Zwei Fragen können Angehörigen helfen herauszufinden, womit sie es zu tun haben. Erstens: Was passiert, wenn das Suchtmittel nicht vorhanden ist? Wird der potenziell Abhängige unruhig und versucht vieles, um es sich wieder zu beschaffen? Das kann ein Hinweis darauf sein, dass jemand süchtig ist, beschreibt Andreas Bosch, Vorsitzender der Freundeskreise für Suchtkrankenhilfe.
Die zweite Frage bezieht sich auf den Kontrollverlust: Ist derjenige noch in der Lage, sein Leben zu meistern? Zur Schule oder Arbeit zu gehen, Freunde zu treffen, Hobbys zu pflegen? »Menschen mit Suchtproblem richten ihr Leben nach der Droge. Zuerst kommt sie, dann alles andere«, sagt Kiepe. Diese Nachrangigkeit lasse sich bemerken. Lässt sich ein Verdacht nicht ausräumen, rät Bosch, die Beobachtungen offen anzusprechen. »Es kann sein, dass die Süchtigen alles abstreiten, es kann aber auch sein, dass sie ins Nachdenken kommen und einer Behandlung zustimmen«, sagt er. Keinesfalls sollten Angehörige zögern, sich an eine Beratungsstelle oder Sucht-Selbsthilfegruppe zu wenden.
Der schlimmste Fehler ist, wenn sich Angehörige gar nicht für den übermäßigen Konsum interessieren oder ihn als willkommenen »Ruhigsteller« von Partner oder Kind betrachten, sagt Kiepe. Auch das andere Extrem sei falsch: Wenn etwa Eltern Jugendlichen die Smartphone-Nutzung komplett verbieten. »Oft machen Angehörige aus Sorge vor den Konsequenzen genau das Falsche«, sagt Bosch.
So bringt die Ehefrau dem Alkoholiker den Schnaps vom Einkaufen mit und verhindert so, dass er selbst raus muss und sich seiner Sucht stellt.
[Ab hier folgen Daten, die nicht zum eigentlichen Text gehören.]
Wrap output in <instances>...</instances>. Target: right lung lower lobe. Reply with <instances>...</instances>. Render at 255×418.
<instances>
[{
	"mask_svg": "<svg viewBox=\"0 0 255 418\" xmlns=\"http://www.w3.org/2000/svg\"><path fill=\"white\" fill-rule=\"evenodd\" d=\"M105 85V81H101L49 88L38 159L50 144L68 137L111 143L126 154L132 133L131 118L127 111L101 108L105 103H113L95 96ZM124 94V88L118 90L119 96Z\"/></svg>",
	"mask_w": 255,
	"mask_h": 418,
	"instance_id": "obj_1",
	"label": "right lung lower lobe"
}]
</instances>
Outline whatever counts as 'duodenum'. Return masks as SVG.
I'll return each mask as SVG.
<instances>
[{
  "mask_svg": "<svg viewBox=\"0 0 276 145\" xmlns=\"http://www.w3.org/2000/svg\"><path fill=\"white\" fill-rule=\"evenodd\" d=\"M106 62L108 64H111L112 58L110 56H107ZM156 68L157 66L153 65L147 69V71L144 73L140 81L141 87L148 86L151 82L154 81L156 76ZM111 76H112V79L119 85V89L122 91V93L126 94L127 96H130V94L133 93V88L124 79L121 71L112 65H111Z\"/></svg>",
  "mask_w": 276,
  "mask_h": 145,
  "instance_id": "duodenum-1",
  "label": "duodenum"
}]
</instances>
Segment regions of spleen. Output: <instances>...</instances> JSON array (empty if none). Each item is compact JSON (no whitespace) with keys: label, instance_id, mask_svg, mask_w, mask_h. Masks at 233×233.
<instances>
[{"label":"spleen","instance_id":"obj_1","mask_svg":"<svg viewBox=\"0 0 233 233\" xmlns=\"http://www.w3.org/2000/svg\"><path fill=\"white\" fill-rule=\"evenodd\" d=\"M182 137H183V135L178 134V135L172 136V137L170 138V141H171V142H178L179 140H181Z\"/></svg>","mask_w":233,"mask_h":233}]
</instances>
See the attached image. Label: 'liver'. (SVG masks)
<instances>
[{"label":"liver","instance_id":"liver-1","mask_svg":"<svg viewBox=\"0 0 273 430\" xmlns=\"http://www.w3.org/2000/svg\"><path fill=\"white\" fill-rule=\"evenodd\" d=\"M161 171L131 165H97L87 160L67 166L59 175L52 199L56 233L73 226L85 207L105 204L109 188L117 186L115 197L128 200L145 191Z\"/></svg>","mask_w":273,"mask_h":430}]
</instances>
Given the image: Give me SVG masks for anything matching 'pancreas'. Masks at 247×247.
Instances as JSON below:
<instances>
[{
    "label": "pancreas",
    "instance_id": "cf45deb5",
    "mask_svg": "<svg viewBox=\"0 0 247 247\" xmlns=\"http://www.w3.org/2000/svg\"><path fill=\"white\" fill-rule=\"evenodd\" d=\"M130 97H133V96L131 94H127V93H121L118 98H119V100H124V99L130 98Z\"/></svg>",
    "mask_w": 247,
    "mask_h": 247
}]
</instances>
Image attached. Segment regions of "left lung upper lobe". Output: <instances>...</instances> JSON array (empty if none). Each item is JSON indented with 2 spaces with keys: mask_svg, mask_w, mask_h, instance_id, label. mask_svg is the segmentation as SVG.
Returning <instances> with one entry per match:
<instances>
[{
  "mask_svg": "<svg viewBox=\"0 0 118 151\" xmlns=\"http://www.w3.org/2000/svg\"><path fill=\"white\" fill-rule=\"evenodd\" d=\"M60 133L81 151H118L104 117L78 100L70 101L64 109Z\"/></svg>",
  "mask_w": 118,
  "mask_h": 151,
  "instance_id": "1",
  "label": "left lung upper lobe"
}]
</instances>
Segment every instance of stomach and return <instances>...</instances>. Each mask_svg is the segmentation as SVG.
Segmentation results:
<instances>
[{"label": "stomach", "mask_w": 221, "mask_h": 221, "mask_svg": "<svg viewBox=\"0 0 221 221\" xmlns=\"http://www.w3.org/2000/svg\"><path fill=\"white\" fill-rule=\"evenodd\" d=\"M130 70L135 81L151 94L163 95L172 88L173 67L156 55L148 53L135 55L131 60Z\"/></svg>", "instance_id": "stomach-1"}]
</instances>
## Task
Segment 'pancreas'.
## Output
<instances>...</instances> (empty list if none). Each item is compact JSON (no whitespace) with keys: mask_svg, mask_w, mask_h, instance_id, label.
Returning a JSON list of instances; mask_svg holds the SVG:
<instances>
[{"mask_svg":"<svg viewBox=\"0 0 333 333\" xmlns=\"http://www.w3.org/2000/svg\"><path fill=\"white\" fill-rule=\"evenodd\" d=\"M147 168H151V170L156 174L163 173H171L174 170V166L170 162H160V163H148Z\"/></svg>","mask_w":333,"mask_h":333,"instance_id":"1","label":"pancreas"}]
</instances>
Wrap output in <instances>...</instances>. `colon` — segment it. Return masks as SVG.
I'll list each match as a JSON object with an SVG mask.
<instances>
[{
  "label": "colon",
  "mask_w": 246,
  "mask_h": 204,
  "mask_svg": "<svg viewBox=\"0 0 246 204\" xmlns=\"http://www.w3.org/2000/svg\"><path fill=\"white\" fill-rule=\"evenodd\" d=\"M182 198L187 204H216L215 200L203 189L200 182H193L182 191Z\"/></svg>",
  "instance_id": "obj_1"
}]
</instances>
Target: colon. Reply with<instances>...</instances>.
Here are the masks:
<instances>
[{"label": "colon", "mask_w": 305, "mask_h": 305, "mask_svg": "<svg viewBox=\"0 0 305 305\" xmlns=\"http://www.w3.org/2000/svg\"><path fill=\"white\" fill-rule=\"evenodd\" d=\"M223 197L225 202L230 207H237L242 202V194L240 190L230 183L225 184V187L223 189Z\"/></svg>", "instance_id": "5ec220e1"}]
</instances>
Eltern liefern dem jugendlichen PC-Zocker das Essen an den Schreibtisch, sodass er seine Spielhölle gar nicht mehr verlässt. Kontraproduktiv ist auch, wenn Angehörige Alkohol- oder Tablettenvorräte einfach wegkippen. Das schüre nur Wut und zerstöre Vertrauen. Außerdem hört damit die Sucht nicht auf, und die Folgen der Entzugserscheinungen sind nicht ohne Weiteres abzuschätzen, sagt Bosch.
Tatsächlich sind die Möglichkeiten von Angehörigen, einem uneinsichtigen Kranken zu helfen, begrenzt. Herbert Weinmann, Suchttherapeut beim Blauen Kreuz, rät, das Thema vorsichtig anzusprechen oder das Infoblatt einer Beratungsstelle »wie zufällig« liegen zu lassen. Doch ohne die Einsicht, abhängig zu sein und Hilfe zu brauchen, habe man wenig Chancen. Der Suchttherapeut gesteht: »Das ist schwer auszuhalten.«
Wenn ein Nahestehender leidet, will man helfen. Doch oft nehmen Angehörige dafür zu viel auf sich. »Sie ertragen Situationen länger als ihnen guttut«, sagt Bosch. Manchmal kommt es sogar zur Ko-Abhängigkeit. »Wenn Angehörige anfangen, sich nach demselben Muster wie der Suchtkranke von der Sucht ihr Leben strukturieren zu lassen, ist eine Grenze erreicht«, erklärt Kiepe. Damit es nicht so weit kommt, ermutigen die Experten Angehörige, sich früh an eine Beratungsstelle zu wenden. Sie hilft, das Verhalten des Betroffenen zu verstehen, richtig zu reagieren und idealerweise eine Lösung zu finden.